Марта ходила потрясенная: ей очень хотелось, чтобы на пароход непременно пустили всех русских женщин, которые сейчас ехали в эшелоне. Жены они или любовницы?… Святая Мария-дева! Какая разница? Их повела сюда, на край света, любовь. Да-да, бесчувственные мужчины могут об этом рассуждать иначе. Но она-то, Марта Еничкова, знает лучше каждого мужчины, что такое любовь, что она делает с девушкой, с женщиной и куда эта любовь может увести за собой человека. Теперь, конечно, когда по щекам побежали глубокие морщины и волосы хочется не распускать по плечам, а убирать под платок, теперь, конечно, у нее возникают другие заботы и другая приходит любовь…
Она стала особенно ласкова и внимательна к Виктору, называла его не иначе, как «птачек муй Вита». А Виктор следил беспокойно за каждым словом капитана Сташека, когда тот на стоянках эшелона после долгих разговоров в группе офицеров возвращался в свое купе. Ему казалось, вот сейчас случится то, чего он день ото дня стал бояться все больше и больше. Капитан Сташек скажет: «Ну, хлапец…» — И он останется стоять один на этой сырой, стылой земле, на жестком ветру, не зная, куда пойти, голодный, усталый, а поезд, зло подморгнув ему красным фонарем над буферами заднего вагона, умчится дальше. И не увидит он ни Владивостока, ни солнечной бухты Золотой Рог, ни белоснежного океанского парохода, ни шести морей, ни стобашенной Праги, ни красавицы Влтавы, в которую, словно в зеркало, глядятся тонкие ивы. Остаться без отца, без матери, без сестры, а потом еще остаться и без людей, пусть совсем чужих, но с которыми так удобно и хорошо, Виктор знал, он не сможет. Он будет плакать, он станет на колени, он будет целовать руки капитану Сташеку, но упросит взять его с собой…

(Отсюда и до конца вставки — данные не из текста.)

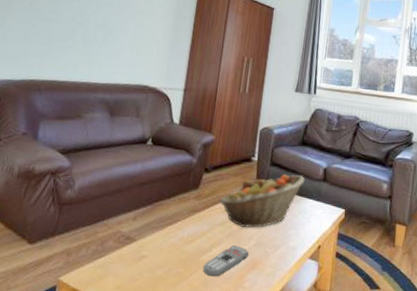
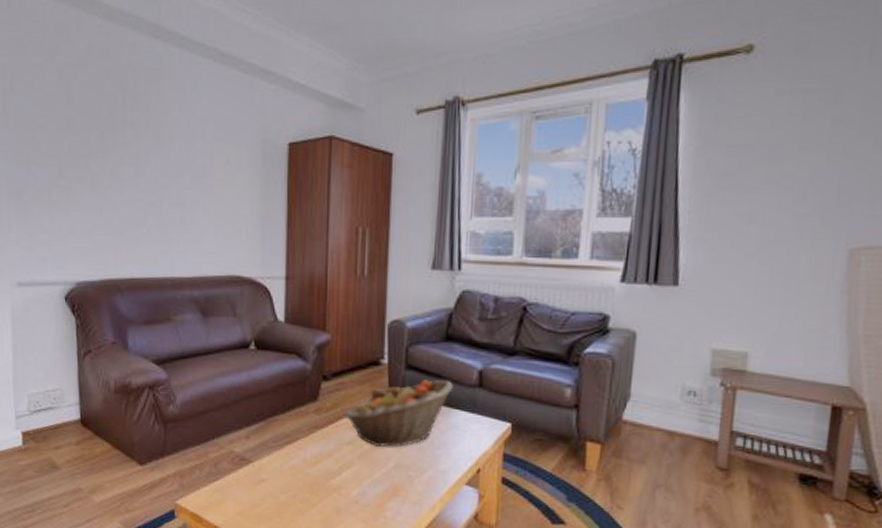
remote control: present [203,245,250,277] -> none [333,468,388,504]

Во Владивосток эшелон прибыл ранним утром. Его водворили куда-то на глухие запасные пути между главным вокзалом и Первой Речкой.
Над землей стлался плотный желтый туман. Но было тепло. Люди ходили легко одетыми.
Стуча по шпалам тяжелыми башмаками, прошагал вдоль состава японский патруль. На коротких широких штыках матово отсвечивали капли росы.
Старший патруля раскидисто и властно крикнул кому-то в туман:
— Эй! Нарево! Ннаррево! Здесь переход запррещается!..
Все офицеры стояли у окон своих вагонов, переговаривались между собой. Полковник Грудка, оглядывая себя, поправлял мундир.
— Ну что ж, господа, двинемся сразу в город? К морю, — сказал кто-то. Надоела колесная жизнь!
— Нет, господа, — сухо возразил полковник Грудка. — Нет. До прибытия к эшелону представителей чехословацкого командования и до выяснения режимных правил, существующих во Владивостоке, я вас прошу никуда не отлучаться.
Один из офицеров разочарованно свистнул, остальные невесело засмеялись.
— Прибыли…
— Господин полковник, — сказал капитан Сташек, — в Омск мы вступали свободнее и торжественнее. Нас встречали цветами.
Полковник повел глазами в сторону Сташека. Попробовал отшутиться.
— Да, но теперь мы не вступаем, а выступаем. Поэтому нас не встречают, а провожают. И не цветочками, а ягодками. Все в порядке вещей, капитан Сташек. Даже туман впереди.
Шутки не получилось. В ней было мало остроумия и очень много горькой правды. На эти слова полковника никто не отозвался.
Гуськом офицеры спустились на засыпанную хрустящей угольной гарью землю и молча стали прогуливаться вдоль эшелона, хмуро вглядываясь в плотный желтый туман, сквозь который изредка пробивались далекие паровозные гудки.
7
Не часто доводилось Тимофею бывать в городе Шиверске. С матерью либо с соседями он изредка ездил туда за товарами, которых не было на полках солонецкой сельской лавки. Но всякий раз въезжать на улицы города, то знойно пыльные летом, то холодные и липкие от грязи поздней осенью, то гладко налощенные полозьями саней зимой, для него было непередаваемой радостью.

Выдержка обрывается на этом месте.